* INPUT FOR THIS TASK *

<<<<

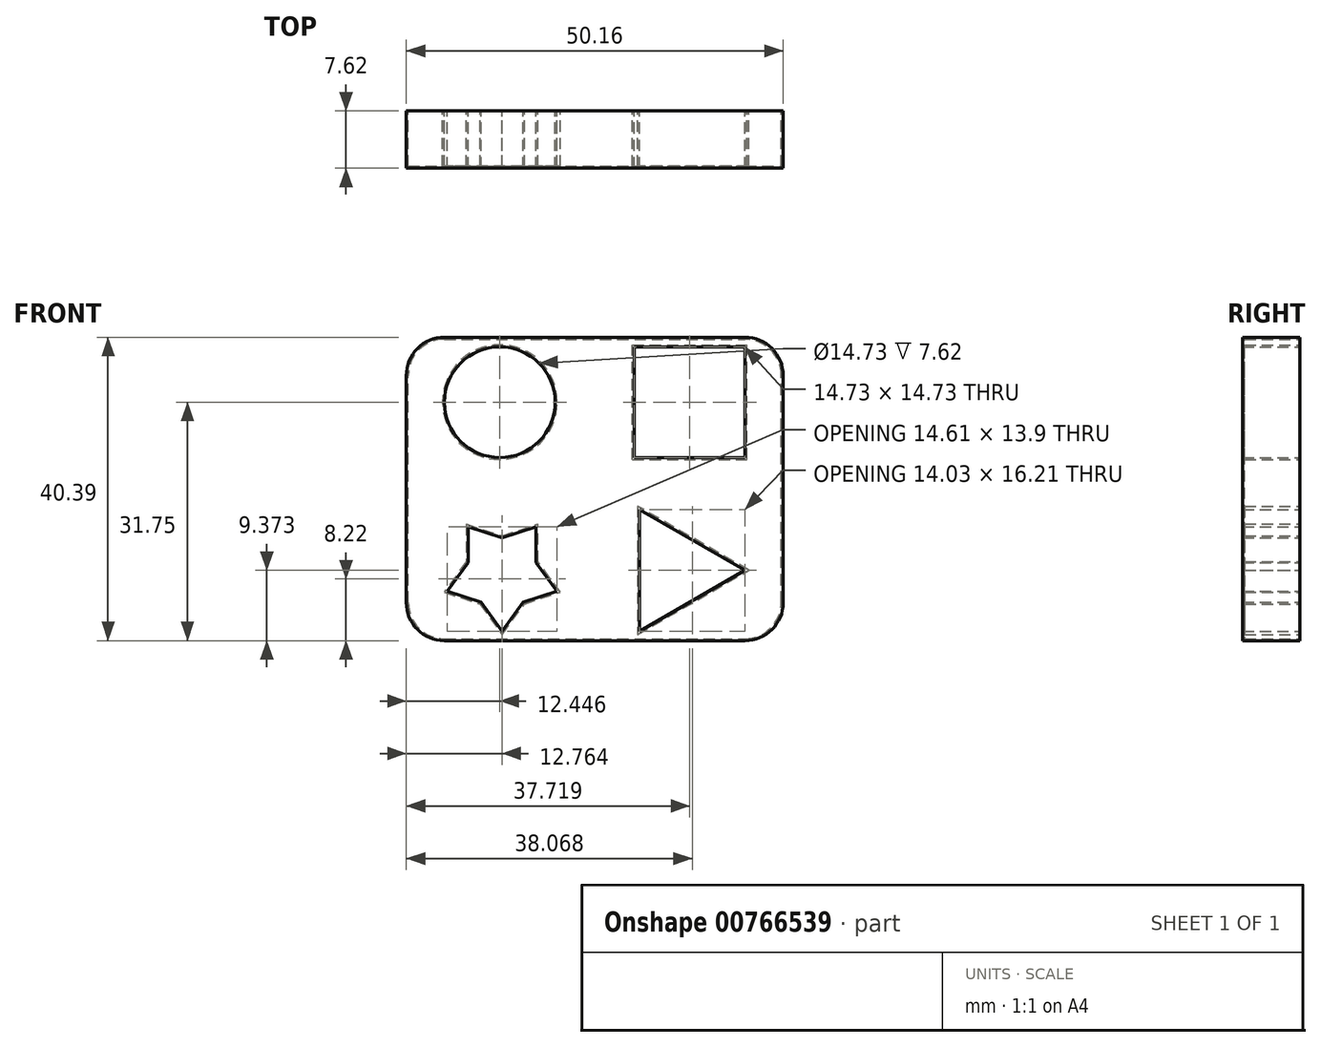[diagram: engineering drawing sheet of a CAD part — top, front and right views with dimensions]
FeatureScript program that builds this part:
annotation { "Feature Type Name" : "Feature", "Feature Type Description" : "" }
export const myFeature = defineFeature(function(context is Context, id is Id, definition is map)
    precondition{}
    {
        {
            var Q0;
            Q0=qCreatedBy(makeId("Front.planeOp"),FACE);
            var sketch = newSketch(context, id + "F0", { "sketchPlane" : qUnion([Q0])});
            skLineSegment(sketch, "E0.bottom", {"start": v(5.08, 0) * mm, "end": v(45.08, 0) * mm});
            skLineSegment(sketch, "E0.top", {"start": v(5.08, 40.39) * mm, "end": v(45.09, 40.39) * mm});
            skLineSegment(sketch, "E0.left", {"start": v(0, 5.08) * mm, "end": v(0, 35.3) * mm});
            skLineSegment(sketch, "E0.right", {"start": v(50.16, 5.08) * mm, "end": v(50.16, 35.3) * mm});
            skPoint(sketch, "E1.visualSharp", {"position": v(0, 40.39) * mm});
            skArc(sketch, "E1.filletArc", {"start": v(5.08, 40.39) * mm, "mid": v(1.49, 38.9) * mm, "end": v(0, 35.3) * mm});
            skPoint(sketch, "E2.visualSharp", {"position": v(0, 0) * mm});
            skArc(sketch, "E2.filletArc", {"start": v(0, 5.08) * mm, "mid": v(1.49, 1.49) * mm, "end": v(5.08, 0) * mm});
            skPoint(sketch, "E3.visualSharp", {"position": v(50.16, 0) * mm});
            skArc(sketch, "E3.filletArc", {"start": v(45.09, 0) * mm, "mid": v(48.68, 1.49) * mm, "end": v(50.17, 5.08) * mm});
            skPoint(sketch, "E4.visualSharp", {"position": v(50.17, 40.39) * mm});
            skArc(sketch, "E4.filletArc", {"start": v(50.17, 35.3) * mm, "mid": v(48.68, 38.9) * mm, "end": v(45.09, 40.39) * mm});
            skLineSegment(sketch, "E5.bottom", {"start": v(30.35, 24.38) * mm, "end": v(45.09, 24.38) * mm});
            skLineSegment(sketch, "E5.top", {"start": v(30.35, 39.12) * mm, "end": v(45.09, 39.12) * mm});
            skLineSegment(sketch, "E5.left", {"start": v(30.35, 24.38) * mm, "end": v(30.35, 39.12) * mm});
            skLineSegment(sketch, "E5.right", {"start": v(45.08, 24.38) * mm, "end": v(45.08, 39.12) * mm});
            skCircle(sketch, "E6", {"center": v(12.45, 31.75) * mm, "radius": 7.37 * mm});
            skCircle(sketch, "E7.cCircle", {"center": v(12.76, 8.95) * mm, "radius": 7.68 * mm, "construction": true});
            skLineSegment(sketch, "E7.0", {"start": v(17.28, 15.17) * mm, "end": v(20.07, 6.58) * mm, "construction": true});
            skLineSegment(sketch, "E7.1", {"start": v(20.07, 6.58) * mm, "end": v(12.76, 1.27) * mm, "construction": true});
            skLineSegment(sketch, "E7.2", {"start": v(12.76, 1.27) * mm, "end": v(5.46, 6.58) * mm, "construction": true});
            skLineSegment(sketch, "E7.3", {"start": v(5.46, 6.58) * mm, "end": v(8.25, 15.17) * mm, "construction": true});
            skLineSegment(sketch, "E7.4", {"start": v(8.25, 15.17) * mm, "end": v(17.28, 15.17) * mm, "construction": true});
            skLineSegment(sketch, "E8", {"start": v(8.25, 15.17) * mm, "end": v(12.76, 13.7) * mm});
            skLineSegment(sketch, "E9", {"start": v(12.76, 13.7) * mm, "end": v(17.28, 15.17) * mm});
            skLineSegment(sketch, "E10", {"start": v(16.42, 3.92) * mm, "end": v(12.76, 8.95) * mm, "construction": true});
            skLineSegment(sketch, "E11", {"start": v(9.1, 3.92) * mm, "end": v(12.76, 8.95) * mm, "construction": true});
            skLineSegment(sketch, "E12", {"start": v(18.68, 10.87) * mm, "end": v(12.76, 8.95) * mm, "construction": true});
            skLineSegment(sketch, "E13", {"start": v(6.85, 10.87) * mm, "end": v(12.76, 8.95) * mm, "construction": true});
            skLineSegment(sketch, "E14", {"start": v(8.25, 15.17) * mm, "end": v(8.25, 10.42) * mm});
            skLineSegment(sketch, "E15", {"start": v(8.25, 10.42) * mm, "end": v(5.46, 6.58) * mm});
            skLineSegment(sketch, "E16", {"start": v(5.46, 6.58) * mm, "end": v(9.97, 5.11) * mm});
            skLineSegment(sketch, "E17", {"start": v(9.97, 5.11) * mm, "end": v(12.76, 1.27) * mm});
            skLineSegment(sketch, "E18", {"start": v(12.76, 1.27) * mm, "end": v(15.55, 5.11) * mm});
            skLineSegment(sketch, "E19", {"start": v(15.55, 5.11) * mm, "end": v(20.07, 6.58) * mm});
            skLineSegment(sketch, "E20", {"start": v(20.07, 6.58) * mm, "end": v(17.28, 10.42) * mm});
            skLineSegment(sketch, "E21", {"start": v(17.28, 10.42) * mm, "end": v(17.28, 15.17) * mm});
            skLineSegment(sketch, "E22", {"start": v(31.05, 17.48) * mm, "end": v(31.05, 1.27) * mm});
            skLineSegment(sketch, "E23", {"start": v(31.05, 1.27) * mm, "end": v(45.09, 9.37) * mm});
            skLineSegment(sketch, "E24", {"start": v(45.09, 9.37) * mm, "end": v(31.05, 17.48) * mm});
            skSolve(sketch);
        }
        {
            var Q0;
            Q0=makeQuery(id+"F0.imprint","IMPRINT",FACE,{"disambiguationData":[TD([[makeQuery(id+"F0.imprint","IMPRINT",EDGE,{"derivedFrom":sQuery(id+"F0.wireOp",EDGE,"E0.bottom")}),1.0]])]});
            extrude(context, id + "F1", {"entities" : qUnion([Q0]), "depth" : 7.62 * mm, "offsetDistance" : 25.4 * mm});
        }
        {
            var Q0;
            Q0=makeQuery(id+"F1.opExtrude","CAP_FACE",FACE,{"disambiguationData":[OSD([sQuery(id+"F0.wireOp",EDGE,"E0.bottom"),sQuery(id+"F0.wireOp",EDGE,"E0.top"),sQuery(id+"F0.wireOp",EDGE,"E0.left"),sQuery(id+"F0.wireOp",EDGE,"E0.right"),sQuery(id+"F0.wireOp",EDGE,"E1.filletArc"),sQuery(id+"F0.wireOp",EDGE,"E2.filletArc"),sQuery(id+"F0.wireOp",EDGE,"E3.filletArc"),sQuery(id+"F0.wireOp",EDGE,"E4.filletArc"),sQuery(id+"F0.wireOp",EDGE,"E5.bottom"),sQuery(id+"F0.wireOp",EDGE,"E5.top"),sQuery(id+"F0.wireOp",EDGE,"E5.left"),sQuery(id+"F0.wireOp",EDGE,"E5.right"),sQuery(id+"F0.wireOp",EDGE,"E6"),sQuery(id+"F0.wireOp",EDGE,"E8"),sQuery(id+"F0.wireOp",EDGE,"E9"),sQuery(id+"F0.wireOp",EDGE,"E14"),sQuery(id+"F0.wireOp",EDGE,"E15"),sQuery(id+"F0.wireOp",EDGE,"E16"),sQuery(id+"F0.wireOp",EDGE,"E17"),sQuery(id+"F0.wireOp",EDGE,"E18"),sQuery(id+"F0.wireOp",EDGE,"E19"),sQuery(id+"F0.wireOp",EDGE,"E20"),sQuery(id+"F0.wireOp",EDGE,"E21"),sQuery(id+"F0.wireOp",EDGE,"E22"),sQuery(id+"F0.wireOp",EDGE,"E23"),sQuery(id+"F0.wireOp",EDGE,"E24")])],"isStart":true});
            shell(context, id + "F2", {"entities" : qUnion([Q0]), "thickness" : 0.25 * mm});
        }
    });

>>>>
<<<<

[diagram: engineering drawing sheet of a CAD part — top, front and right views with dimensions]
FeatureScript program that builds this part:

>>>>

* WHAT IS REQUIRED *
Give the number of lines in the records that contain the string "filletArc", and nothing else.

* TASK RESPONSE *
5